- [Source extract]
[Begin]
Frustrated and bewildered by a Beijing Olympics dream going wrong in real time, Shiffrin sat down in the snow next to the slalom course on Wednesday morning and buried her head between her bent knees. She remained there for more than 20 minutes as some of her rivals whizzed past, lost in her thoughts and her disappointment and trying to figure out what had gone wrong.

When she finally came down the hill, Shiffrin didn’t have answers.

“I had the intention to do my best skiing and my quickest turns,” Shiffrin told reporters, fighting back tears. “But in order to do that, I had to push the line, the tactics. And it is really on the limit then. And things happen so fast that there was really not space to slip up, even a little bit.”

Nothing in Shiffrin’s professional career portended the series of quick, complete disappointments she is enduring this week on her sport’s biggest stage. Slalom is ski racing’s most dauntingly precise discipline, but for Shiffrin, a two-time Olympic champion and the most decorated slalom skier in history, to last only five seconds in her best event was almost unfathomable.

Shiffrin has three Olympic races left if she chooses to enter them, something that no longer seems a certainty.

“I will try to reset again and maybe try to reset better this time,” she said. “But I also don’t know how to do it better, because I just don’t. I’ve never been in this position before, and I don’t know how to handle it.

“If I am going to ski out on the fifth gate, well, what’s the point?”

As she spoke, the slalom went on without her. Petra Vlhova, who has had a pitched rivalry with Shiffrin this season, came back after an erratic first run to win the gold, becoming the first Alpine Olympic medalist from Slovakia. Katharina Liensberger of Austria was in second place, eight hundredths of a second behind, just barely faster than Wendy Holdener of Switzerland, who won the bronze.

Shiffrin, who was expected to contend for multiple gold medals at these Games, had trouble in Wednesday’s run almost from the beginning, with her feet and arms not in sync, her balance teetering and the gates seeming to come at her faster than she could react. She nearly fell rounding the fourth gate, and her usually composed bearing was harried. As she passed the fifth gate, she was heading for the side of the trail and knew her race was over. She was disqualified before the sixth gate.

In an interview, she explained what she had been thinking about while she sat on the side of the trail. She said she was overcome by a feeling of having let herself and others down.
[End]
- [Task prompt] Return the passage of the Shiffrin slalom article word for word, starting at "As she spoke, the" and ending at "won the bronze.".

- [Data shown]
[Begin]
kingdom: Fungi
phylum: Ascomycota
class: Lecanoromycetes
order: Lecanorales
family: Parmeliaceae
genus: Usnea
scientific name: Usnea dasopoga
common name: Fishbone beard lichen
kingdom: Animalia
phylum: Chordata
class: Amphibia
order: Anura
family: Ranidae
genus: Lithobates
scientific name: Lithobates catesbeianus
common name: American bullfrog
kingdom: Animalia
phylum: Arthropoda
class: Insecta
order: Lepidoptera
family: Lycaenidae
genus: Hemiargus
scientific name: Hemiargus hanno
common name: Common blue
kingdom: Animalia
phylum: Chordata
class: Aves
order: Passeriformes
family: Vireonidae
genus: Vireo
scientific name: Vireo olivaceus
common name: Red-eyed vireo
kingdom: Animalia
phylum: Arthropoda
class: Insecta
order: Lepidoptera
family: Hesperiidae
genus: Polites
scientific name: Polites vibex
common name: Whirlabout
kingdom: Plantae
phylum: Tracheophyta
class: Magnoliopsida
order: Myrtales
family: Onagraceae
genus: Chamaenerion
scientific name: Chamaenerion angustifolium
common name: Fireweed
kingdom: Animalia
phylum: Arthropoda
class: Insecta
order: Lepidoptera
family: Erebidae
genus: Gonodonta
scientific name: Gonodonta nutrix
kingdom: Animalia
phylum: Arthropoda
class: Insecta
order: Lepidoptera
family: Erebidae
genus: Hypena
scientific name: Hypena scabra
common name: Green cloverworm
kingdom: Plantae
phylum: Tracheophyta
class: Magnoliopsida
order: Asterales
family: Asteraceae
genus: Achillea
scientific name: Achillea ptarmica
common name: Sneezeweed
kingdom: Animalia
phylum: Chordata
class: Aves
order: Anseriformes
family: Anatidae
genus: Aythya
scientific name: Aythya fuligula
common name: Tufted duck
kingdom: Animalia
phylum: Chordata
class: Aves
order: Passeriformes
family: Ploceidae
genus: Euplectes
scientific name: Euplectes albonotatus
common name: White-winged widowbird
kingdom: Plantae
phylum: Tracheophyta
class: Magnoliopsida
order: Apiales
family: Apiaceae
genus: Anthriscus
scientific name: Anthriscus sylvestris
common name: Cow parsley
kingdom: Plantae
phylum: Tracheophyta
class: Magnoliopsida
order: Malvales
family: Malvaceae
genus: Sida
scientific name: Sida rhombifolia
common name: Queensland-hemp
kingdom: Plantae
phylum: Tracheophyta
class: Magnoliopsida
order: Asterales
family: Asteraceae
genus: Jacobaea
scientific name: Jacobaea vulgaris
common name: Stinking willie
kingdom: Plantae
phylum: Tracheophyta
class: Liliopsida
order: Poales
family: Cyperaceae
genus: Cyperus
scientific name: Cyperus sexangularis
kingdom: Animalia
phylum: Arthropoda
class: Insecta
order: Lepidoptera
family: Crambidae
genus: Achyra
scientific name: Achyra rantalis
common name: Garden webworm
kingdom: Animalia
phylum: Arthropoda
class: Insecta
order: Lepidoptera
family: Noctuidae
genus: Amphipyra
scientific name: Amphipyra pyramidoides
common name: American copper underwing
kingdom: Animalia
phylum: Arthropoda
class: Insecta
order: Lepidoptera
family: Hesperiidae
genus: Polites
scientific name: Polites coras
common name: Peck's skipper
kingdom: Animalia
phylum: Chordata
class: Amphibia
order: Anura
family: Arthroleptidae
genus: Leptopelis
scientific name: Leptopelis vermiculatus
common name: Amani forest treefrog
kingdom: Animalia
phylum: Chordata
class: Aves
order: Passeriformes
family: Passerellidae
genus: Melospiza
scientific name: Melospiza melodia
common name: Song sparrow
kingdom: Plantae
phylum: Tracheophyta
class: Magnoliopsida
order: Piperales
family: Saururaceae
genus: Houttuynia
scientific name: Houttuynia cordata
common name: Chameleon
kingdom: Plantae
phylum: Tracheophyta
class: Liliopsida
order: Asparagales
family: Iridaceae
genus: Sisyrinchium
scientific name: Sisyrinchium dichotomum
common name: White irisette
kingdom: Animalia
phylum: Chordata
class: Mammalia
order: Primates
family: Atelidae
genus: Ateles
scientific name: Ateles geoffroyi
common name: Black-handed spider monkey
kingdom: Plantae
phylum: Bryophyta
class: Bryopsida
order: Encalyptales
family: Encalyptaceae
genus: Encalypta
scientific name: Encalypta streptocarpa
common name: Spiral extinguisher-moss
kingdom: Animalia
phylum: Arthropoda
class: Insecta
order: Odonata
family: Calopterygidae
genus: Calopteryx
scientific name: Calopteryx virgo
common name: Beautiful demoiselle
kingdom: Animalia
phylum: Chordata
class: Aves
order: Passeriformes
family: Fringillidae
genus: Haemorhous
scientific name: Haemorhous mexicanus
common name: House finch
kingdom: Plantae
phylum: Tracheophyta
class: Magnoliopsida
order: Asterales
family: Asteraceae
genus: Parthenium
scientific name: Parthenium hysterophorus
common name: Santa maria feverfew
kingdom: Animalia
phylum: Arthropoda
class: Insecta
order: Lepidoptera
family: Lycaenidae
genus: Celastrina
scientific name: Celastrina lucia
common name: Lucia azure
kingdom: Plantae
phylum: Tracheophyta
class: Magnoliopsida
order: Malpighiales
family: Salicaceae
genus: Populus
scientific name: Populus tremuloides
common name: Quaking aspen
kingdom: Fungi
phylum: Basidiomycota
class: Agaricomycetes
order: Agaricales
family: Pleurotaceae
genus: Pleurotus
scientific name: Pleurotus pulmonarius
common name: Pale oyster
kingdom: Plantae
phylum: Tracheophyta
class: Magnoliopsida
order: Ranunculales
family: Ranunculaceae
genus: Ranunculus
[End]
- [Answer to this task]
As she spoke, the slalom went on without her. Petra Vlhova, who has had a pitched rivalry with Shiffrin this season, came back after an erratic first run to win the gold, becoming the first Alpine Olympic medalist from Slovakia. Katharina Liensberger of Austria was in second place, eight hundredths of a second behind, just barely faster than Wendy Holdener of Switzerland, who won the bronze.